__What the task requires__.
Copy nothing but the lines below, from the one with "Outlined on this" through the one with "Annotated regions visible", exactly as written; no pictures should appear.

--*--

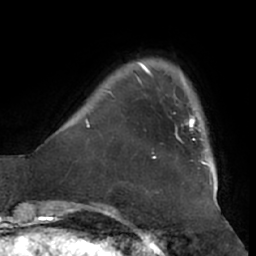
Breast MRI (dynamic contrast-enhanced), one axial slice. Position 8 of 66 along the scan axis. Cropped to one breast. Dynamic contrast-enhanced series, time point 2 of 7 at this slice position (early post-contrast). 1.5 T. TE 2.9 ms, TR 6.2 ms. 2.4 mm slice thickness. 256 × 256 image matrix. Female patient.
Structures marked on this image (semi-automatically segmented with operator editing):
- enhancing-tissue mask used for the functional tumour volume (all voxels passing the contrast-enhancement thresholds inside the analysis volume; usually the tumour): box from (x=175, y=115) to (x=196, y=144) px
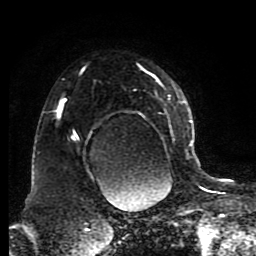
Breast MRI (dynamic contrast-enhanced), one axial slice; position 62 of 80 along the scan axis; cropped to one breast; dynamic contrast-enhanced series, time point 2 of 8 at this slice position (early post-contrast); 1.5 T; TE 4.2 ms, TR 7 ms; 2 mm slice thickness; 256 × 256 image matrix. Female patient.
Outlined on this slice (semi-automatically segmented with operator editing):
- enhancing-tissue mask used for the functional tumour volume (all voxels passing the contrast-enhancement thresholds inside the analysis volume; usually the tumour): bounding box (x1, y1, x2, y2) in pixels: (57, 64, 191, 180)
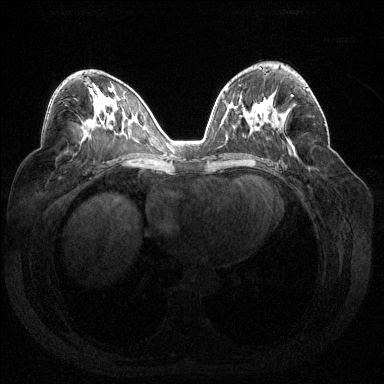
Breast MRI (dynamic contrast-enhanced), one axial slice; slice 81 of 144 in the series (ordered by position); dynamic contrast-enhanced series, time point 2 of 7 at this slice position (early post-contrast); 1.5 T; TE 1.6 ms, TR 4.6 ms; 1.2 mm slice thickness; 384 × 384 image matrix, field of view 360 × 360 mm. Female patient.
Annotated regions visible in this slice (semi-automatic segmentation, software-assisted and operator-edited):
- enhancing-tissue mask used for the functional tumour volume (all voxels passing the contrast-enhancement thresholds inside the analysis volume; usually the tumour): bounding box (x1, y1, x2, y2) in pixels: (291, 88, 309, 97)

--*--

__Result__.
Outlined on this slice (semi-automatically segmented with operator editing):
- enhancing-tissue mask used for the functional tumour volume (all voxels passing the contrast-enhancement thresholds inside the analysis volume; usually the tumour): bounding box (x1, y1, x2, y2) in pixels: (57, 64, 191, 180)
Breast MRI (dynamic contrast-enhanced), one axial slice; slice 81 of 144 in the series (ordered by position); dynamic contrast-enhanced series, time point 2 of 7 at this slice position (early post-contrast); 1.5 T; TE 1.6 ms, TR 4.6 ms; 1.2 mm slice thickness; 384 × 384 image matrix, field of view 360 × 360 mm. Female patient.
Annotated regions visible in this slice (semi-automatic segmentation, software-assisted and operator-edited):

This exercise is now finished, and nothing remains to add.